■ **Aufgaben**:
[1] Beantworte die folgenden Fragen zum Auszug über Weltbilder und Sprache:
(a) Wozu wird nach dem Auszug die Verabsolutierung eines Weltbildes?
(b) Was vermittelt unsere Sprache aufgrund ihrer Begrenztheit?
(c) Was sagt laut Auszug jemand, der sich mit Pferden nicht auskennt?
[2] Führe den Auszug über Weltbilder und Sprache im Anschluss an seinen letzten Satz weiter.

■ **Ausgewählter Auszug**:
Aufgabe: Stelle die unterschiedlichen Blickwinkel ausführlich dar.

3. Wandelnde Weltbilder und ungenügende Sprache

Welt- und Menschenbilder sind durch die Jahrhunderte verschieden – oder auch weltweit unterschiedlich kulturell geprägt. Die Verabsolutierung eines Weltbildes wird zur Ideologie. Wenn andere dazu gezwungen werden, eine Weltanschauung zu übernehmen, herrscht keine Freiheit mehr vor, sondern Totalitarismus. Der Mensch selbst kann sich und seine Welt nicht absolut sehen, er wandelt sich ständig (jüdisch-christlich gesprochen: Der Mensch ist als Ebenbild Gottes ein Geheimnis wie Gott ein Geheimnis ist).

Die Sprache ist begrenzt. Wörter / Texte können nie alles aussagen, was der Mensch aussagen möchte. Unsere Sprache vermittelt aufgrund der Begrenztheit ein begrenztes Weltbild.

Wer sich mit Pferden beschäftigt, kennt viele Begriffe, um die Pferde voneinander zu unterscheiden: Rappe, Schimmel, Fuchs, Schecke, Wallach, Hengst, Füllen, Stute, Kaltblüter, Warmblüter, Vollblut, Hannoveraner, Trakehner… – wer sich mit Pferden nicht auskennt, sagt nur: ein schwarzes Pferd! Das bedeutet, während manche nur ein schwarzes Pferd sehen, sehen andere eben ein vielfältiges Wesen. Sie können ganz anders über die Pferde reden, weil sie ein breiteres Spektrum an Wörter haben.

■ **Gesammelte Dateneinträge**:

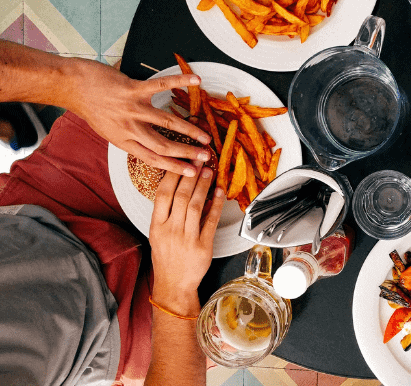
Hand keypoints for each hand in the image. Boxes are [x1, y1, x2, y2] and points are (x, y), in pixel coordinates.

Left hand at [61, 57, 211, 176]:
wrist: (72, 86)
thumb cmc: (91, 107)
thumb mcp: (109, 131)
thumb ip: (130, 137)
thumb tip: (150, 144)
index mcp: (124, 141)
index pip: (153, 159)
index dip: (175, 167)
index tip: (192, 172)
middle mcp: (129, 128)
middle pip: (163, 145)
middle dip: (187, 153)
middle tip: (206, 156)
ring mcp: (132, 108)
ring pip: (167, 122)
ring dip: (189, 130)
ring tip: (206, 136)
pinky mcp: (133, 89)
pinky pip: (161, 85)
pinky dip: (180, 81)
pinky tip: (196, 80)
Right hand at [149, 164, 224, 313]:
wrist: (174, 284)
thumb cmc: (166, 258)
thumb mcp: (158, 234)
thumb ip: (167, 213)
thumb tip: (181, 188)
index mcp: (157, 225)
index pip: (163, 194)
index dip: (173, 175)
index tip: (181, 161)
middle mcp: (171, 230)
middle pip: (181, 196)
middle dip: (191, 175)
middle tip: (199, 160)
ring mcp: (187, 238)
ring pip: (196, 206)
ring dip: (204, 186)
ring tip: (209, 172)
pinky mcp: (203, 246)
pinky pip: (211, 221)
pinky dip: (217, 205)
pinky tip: (220, 192)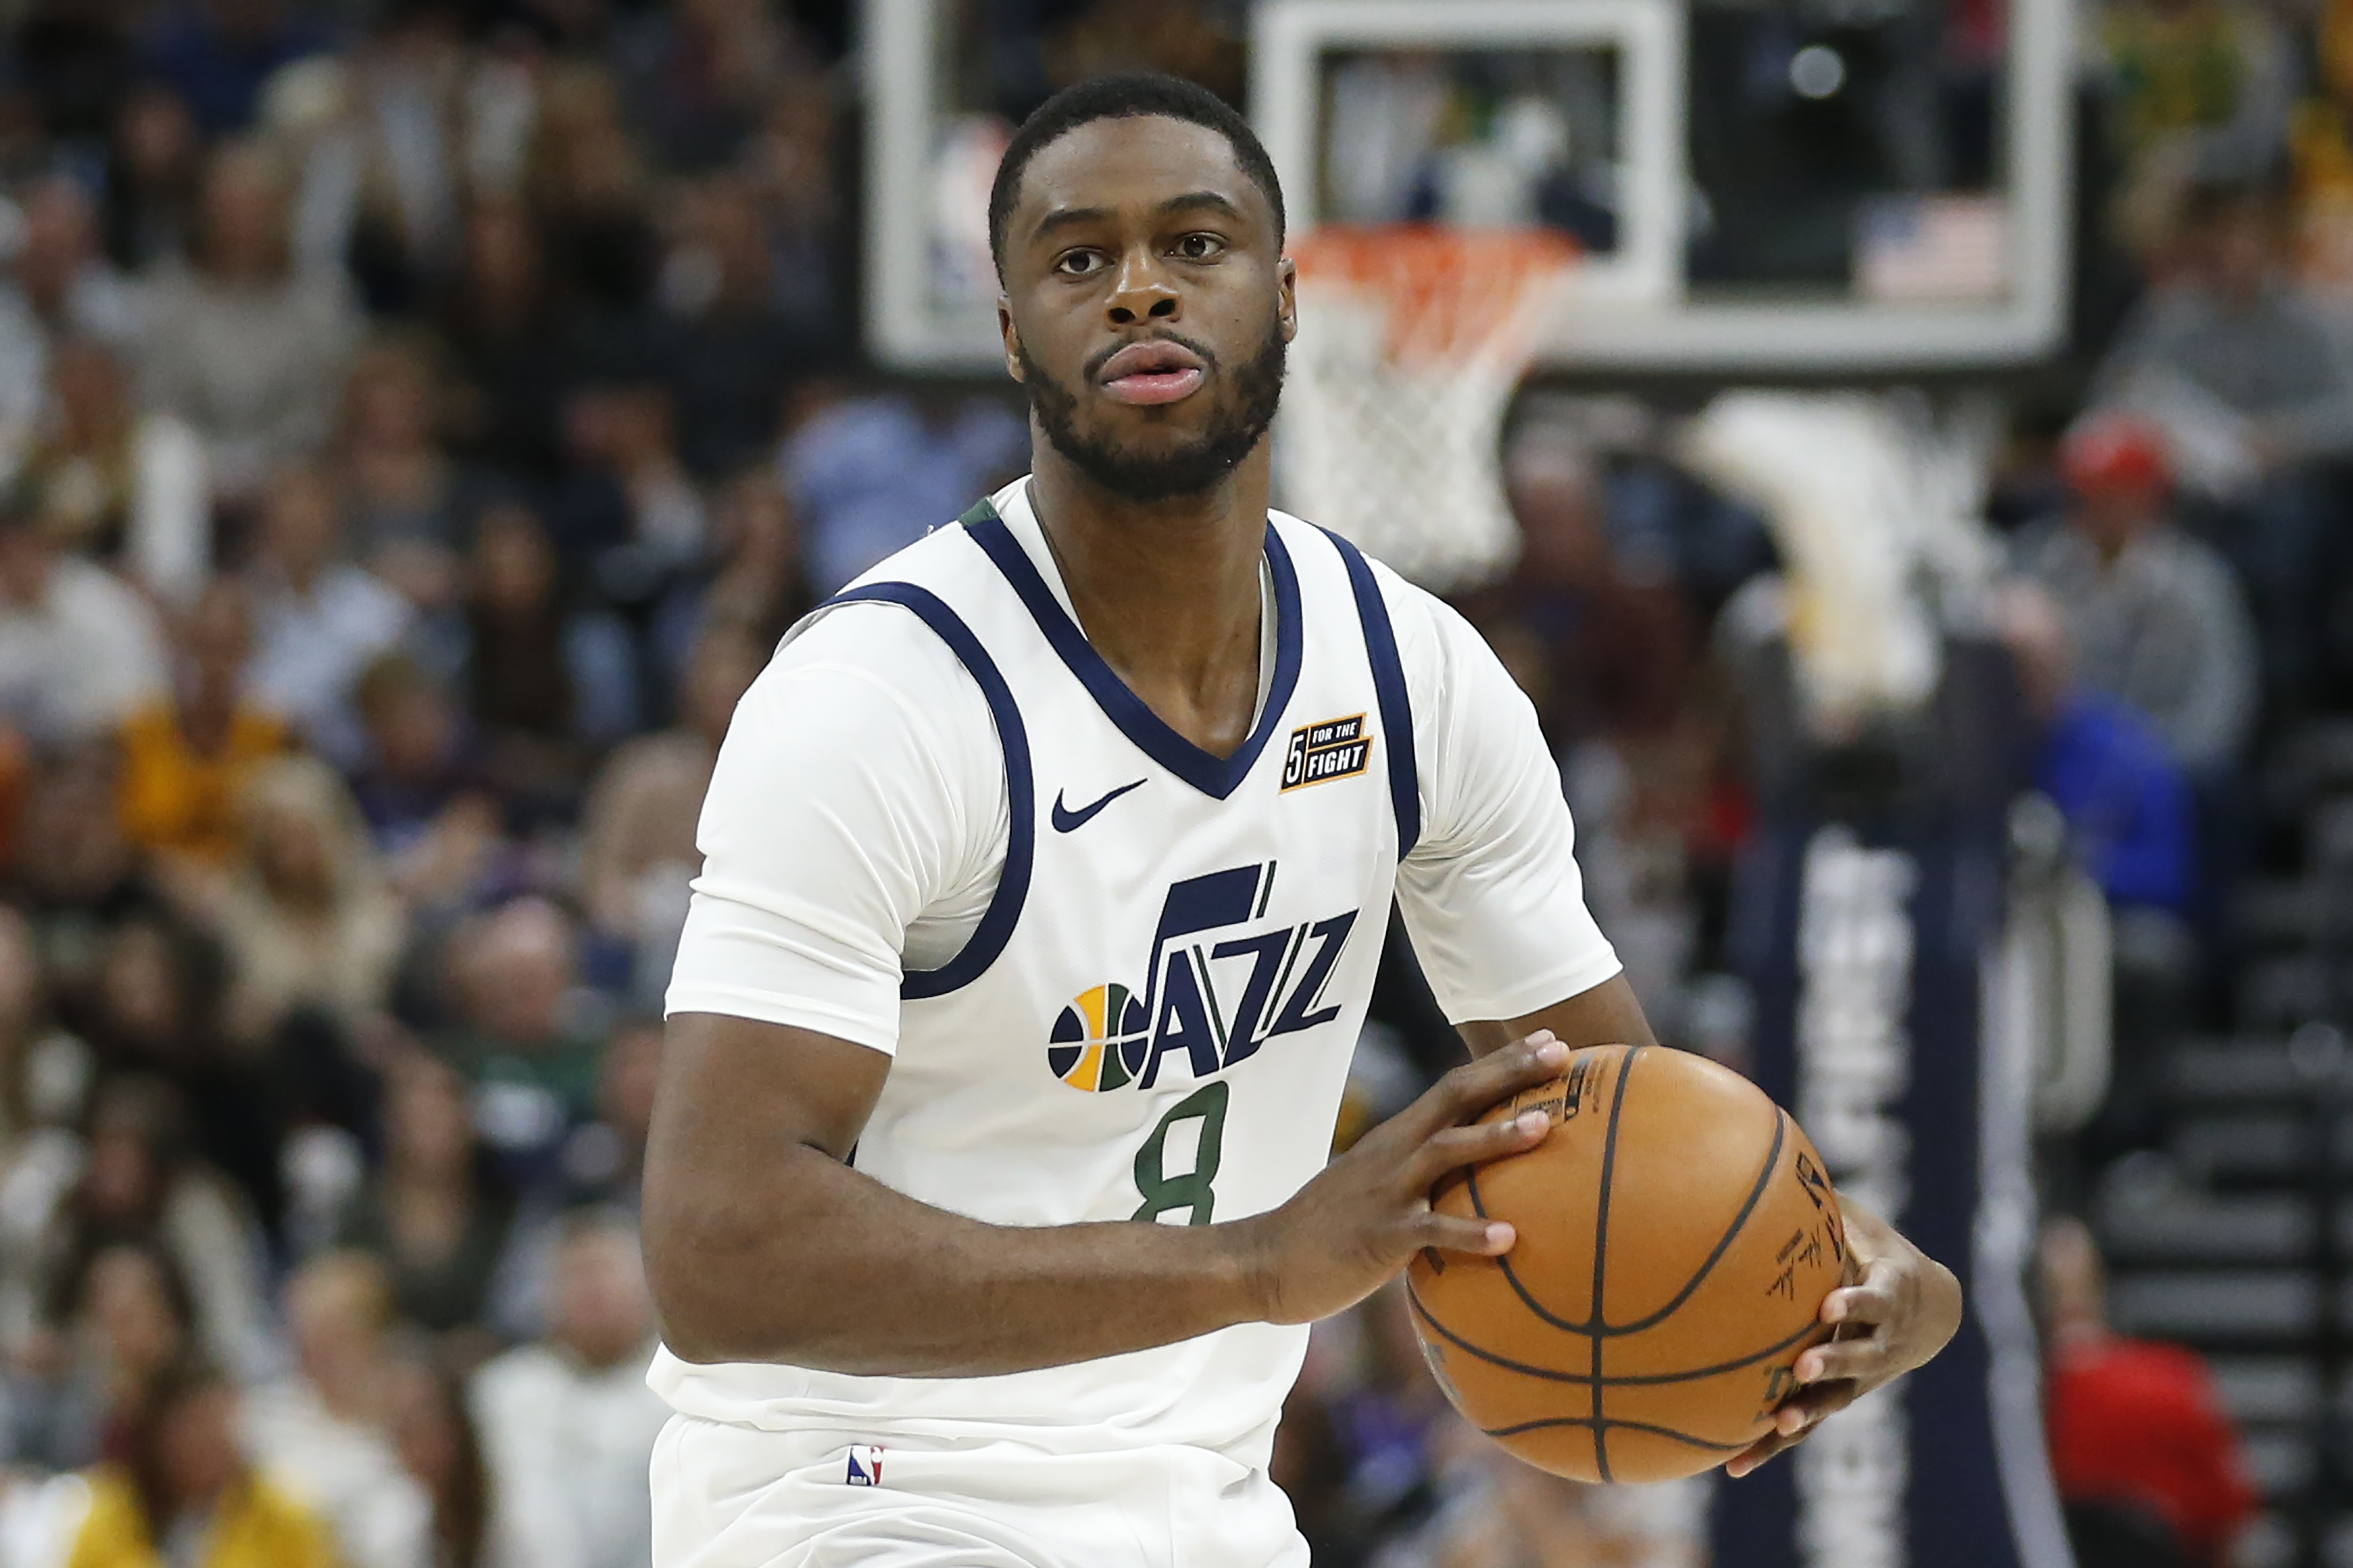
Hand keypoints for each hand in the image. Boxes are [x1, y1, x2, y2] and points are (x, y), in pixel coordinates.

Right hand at [1237, 1032, 1571, 1324]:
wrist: (1267, 1261)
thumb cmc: (1332, 1230)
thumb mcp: (1378, 1188)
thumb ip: (1423, 1178)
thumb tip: (1482, 1185)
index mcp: (1397, 1139)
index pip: (1455, 1087)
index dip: (1501, 1063)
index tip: (1548, 1042)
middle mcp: (1395, 1153)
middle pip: (1456, 1098)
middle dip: (1508, 1073)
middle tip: (1560, 1053)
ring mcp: (1387, 1191)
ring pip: (1446, 1152)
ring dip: (1495, 1137)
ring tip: (1543, 1128)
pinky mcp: (1380, 1236)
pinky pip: (1431, 1230)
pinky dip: (1470, 1232)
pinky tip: (1509, 1239)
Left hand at [1726, 1200, 1962, 1477]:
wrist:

■ **Lösungen**:
[1]
(a) Sie wird zur Ideologie.
(b) Sie vermittelt ein begrenztes Weltbild.
(c) Er sagt nur: „ein schwarzes Pferd!“

[2]
Das gilt für alle Bereiche. Auch die der Philosophie, der Naturwissenschaften, der Theologie usw. Aber dennoch ist die Sprache begrenzt, so viel Möglichkeiten sie auch bietet. Und wenn eben eine Kultur nicht viel – zum Beispiel – mit einem Pferd zu tun hat, dann sieht sie weniger als Kulturen, die viel mit Pferden zu tun haben. Kulturen, die eine begrenzte Sprache haben, haben auch ein in der jeweiligen Hinsicht begrenztes Weltbild. Das betrifft nicht nur einzelne Kulturen, sondern den Menschen überhaupt. Er hat eine begrenzte Sprache. Er versucht sie immer weiter auszudehnen, zum Beispiel in der Dichtung, in der Philosophie, der Theologie – aber auch dieser Versuch zeigt, dass die Sprache begrenzt ist.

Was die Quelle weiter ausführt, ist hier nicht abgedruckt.